Duke University Press, 2002
Even before the first cannonballs were fired at Fort Sumter, American writers were trying to make creative sense of the War Between the States. These thirty-one stories were culled from hundreds that circulated in popular magazines between 1861 and the celebration of the American centennial in 1876. Arranged to echo the sequence of the unfolding drama of the war and Reconstruction, together these short stories constitute an “inadvertent novel,” a collective narrative about a domestic crisis that was still ongoing as the stories were being written and published.
The authors, who include Louisa May Alcott and Mark Twain, depict the horrors of the battlefield, the suffering in prison camps and field hospitals, and the privations of the home front. In these pages, bushwhackers carry the war to out-of-the-way homesteads, spies work households from the inside, journeying paymasters rely on the kindness of border women, and soldiers turn out to be girls. The stories are populated with nurses, officers, speculators, preachers, slaves, and black troops, and they take place in cities, along the frontier, and on battlefields from Shiloh to Gettysburg.

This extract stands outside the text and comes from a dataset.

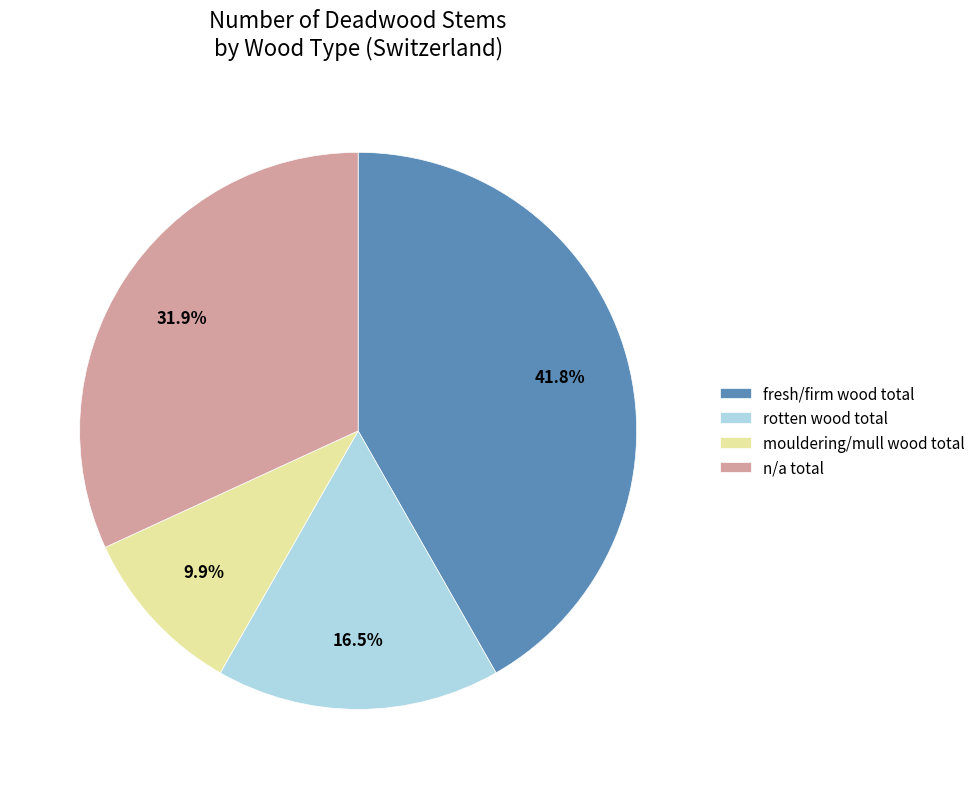

Rank the categories by value from lowest to highest.

mouldering/mull wood total, rotten wood total, n/a total, fresh/firm wood total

The book opens with a prewar vigilante attack on the Underground Railroad and a Kansas parson in Henry King’s “The Cabin at Pharoah’s Ford” and concludes with an ex-slave recalling the loss of her remaining son in Twain’s “A True Story.” In between are stories written by both women and men that were published in magazines from the South and West as well as the culturally dominant Northeast. Wartime wood engravings highlight the text. Kathleen Diffley’s introduction provides literary and historical background, and her commentary introduces readers to magazine authors as well as the deepening disruptions of a country at war.
Just as they did for nineteenth-century readers, these stories will bring the war home to contemporary readers, giving shape to a crisis that rocked the nation then and continues to haunt it now.